De la misma forma, si quieres gastar alrededor de $200 dólares, una Chromebook siempre es una opción. También existen alternativas de gama alta como la HP Chromebook x2 o la Pixelbook, que vienen con procesadores Core i5 de octava generación con cuatro núcleos y una potencia bastante respetable.

Las Chromebooks con estos procesadores vuelan y algunos modelos más nuevos, como la Galaxy Chromebook de Samsung o Chromebook Spin 713 de Acer incluyen procesadores de 10ª generación, acortando la brecha con las portátiles con Windows.

¿Para quién es una Chromebook?

Las Chromebooks están diseñadas para segmentos muy específicos. Uno de esos es el estudiantil, ya que muchas escuelas las utilizan por sus beneficios de seguridad, la calidad de construcción y las limitaciones de software. Por lo tanto, es común encontrar Chromebooks de uso escolar.

Entradas del conjunto de datos:
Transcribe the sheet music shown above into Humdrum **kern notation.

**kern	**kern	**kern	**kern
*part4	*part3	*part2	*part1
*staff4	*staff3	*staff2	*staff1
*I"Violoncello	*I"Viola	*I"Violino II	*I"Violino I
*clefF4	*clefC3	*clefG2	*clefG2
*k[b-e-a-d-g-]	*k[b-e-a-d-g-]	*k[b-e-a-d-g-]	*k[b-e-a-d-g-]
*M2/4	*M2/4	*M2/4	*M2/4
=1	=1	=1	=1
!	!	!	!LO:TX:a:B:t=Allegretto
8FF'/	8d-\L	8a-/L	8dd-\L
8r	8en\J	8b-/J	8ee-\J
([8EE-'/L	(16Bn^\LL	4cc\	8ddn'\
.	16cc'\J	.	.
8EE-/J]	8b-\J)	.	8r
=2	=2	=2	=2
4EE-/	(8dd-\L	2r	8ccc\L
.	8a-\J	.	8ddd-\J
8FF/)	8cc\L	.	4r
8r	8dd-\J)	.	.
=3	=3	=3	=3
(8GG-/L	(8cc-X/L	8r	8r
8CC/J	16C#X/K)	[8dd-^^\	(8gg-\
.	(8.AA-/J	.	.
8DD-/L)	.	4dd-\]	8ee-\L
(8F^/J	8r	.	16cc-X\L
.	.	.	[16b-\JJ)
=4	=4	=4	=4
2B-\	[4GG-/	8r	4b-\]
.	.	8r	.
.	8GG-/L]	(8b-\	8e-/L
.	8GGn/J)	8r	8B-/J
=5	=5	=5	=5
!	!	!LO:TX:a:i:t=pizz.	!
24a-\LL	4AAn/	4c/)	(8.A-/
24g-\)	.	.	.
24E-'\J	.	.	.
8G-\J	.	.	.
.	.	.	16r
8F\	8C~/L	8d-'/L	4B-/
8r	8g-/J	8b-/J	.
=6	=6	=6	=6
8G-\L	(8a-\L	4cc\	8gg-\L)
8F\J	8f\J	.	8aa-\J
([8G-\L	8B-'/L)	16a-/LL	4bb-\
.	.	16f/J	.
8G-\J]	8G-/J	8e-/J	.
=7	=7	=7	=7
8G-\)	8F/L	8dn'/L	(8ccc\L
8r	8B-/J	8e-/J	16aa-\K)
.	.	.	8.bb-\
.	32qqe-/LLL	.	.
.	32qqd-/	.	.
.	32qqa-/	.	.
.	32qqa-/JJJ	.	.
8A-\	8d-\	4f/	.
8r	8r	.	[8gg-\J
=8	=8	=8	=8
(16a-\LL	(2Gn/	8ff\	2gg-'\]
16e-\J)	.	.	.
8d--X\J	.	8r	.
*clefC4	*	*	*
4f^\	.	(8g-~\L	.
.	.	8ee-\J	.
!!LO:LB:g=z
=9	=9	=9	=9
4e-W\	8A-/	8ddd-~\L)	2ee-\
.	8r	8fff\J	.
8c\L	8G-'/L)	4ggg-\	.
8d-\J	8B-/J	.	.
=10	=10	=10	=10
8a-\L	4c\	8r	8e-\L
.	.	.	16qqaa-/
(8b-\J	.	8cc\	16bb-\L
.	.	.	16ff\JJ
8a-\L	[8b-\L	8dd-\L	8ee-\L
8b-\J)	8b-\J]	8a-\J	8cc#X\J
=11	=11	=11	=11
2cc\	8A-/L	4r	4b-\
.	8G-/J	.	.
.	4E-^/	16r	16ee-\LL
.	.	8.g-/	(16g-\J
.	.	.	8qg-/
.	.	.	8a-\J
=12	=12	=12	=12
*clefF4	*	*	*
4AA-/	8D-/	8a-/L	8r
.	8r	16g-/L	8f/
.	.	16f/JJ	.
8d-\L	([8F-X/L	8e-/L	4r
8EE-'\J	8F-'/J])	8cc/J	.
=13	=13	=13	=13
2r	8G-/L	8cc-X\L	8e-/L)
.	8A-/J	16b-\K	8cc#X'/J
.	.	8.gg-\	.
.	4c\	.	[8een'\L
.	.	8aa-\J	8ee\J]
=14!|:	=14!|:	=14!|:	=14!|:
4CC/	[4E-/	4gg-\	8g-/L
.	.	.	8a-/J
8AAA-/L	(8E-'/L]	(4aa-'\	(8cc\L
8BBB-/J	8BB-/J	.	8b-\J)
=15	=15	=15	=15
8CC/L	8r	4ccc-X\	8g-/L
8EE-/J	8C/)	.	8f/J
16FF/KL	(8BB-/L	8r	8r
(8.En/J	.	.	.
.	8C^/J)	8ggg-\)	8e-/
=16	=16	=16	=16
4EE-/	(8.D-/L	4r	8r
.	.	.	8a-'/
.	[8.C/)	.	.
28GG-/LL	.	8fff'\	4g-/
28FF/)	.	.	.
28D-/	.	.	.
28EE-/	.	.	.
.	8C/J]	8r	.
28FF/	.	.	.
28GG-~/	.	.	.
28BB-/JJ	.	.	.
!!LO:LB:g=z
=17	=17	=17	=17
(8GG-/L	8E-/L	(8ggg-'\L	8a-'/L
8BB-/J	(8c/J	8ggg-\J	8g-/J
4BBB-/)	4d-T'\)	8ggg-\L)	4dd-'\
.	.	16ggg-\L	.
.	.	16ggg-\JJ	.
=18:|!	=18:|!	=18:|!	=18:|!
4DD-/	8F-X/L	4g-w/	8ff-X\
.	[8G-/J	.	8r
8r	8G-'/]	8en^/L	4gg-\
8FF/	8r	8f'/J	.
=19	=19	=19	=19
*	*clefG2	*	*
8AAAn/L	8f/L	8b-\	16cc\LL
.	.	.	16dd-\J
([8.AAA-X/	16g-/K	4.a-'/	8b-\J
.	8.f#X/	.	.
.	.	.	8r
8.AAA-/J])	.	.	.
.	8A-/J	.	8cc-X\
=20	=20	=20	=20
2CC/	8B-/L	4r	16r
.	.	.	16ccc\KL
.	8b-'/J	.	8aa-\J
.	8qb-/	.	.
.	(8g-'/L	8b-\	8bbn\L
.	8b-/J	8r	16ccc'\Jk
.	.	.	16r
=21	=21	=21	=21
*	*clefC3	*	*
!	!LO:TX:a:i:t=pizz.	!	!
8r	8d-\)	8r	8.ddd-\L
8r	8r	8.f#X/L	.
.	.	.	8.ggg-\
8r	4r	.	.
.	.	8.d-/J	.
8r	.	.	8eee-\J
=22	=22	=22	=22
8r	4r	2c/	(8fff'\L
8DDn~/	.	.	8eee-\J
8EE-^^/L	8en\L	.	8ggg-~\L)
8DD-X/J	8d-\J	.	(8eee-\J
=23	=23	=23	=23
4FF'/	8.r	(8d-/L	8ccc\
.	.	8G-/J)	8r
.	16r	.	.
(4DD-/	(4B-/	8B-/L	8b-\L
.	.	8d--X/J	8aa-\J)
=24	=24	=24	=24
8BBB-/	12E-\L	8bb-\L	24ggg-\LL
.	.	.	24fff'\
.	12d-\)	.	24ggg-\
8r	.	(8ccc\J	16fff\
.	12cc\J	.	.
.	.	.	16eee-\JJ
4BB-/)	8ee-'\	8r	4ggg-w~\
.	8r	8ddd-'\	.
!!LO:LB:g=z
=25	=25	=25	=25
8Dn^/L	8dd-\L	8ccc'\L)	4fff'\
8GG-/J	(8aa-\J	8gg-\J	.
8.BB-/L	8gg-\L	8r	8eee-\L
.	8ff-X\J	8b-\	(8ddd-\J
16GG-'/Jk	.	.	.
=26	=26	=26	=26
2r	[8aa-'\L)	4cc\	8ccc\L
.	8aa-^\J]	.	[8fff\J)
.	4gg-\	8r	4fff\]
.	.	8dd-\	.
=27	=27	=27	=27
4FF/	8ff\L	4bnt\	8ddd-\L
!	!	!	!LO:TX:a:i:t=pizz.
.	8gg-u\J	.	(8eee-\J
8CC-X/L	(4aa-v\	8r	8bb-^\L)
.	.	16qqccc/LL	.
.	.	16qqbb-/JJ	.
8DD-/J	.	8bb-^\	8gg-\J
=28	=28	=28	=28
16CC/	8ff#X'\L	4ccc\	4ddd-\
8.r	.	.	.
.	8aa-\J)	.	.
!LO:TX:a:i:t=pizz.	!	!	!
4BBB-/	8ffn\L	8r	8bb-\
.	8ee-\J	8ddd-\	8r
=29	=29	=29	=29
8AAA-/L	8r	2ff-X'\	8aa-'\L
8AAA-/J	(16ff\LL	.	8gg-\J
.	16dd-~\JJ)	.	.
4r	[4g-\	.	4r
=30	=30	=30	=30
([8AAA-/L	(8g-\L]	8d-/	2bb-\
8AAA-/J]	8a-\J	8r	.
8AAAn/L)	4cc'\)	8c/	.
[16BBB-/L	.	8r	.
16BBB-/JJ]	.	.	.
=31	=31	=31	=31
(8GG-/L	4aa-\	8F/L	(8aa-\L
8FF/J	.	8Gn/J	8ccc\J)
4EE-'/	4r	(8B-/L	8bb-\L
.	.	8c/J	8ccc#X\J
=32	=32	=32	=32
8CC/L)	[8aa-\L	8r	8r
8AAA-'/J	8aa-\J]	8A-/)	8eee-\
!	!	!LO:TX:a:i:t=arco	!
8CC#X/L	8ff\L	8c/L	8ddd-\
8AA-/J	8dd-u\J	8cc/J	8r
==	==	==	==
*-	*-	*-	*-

• Instrucciones de trabajo
Continúa el texto sobre las Chromebooks a partir de su última oración.

• Resultado esperado
Estos equipos van más allá de ser un producto para niños. Las opciones de gama alta apuntan a profesionales o estudiantes universitarios, ya que son livianos y ofrecen una muy buena duración de batería, lo que las convierte en una buena opción para quienes están en movimiento constante.

Entre las alternativas más caras están en primer lugar la Pixelbook y Pixelbook Go de Google o la Chromeflip 436 de Asus. Existen equipos con especificaciones y precios similares que vienen con Windows.

Sin embargo, las Chromebooks tiene ciertas ventajas, por ejemplo, una Chromebook de $500 dólares es muy buena, mientras que una portátil del mismo precio con Windows tiene muchos problemas de rendimiento y la calidad de construcción en general no será muy buena.

¿Cuáles son las opciones disponibles?

La Chromebook más cara es la Pixelbook de Google, que comienza en $1,000 dólares. Se trata del equipo tope de gama, no solo en materiales de construcción sino también en rendimiento.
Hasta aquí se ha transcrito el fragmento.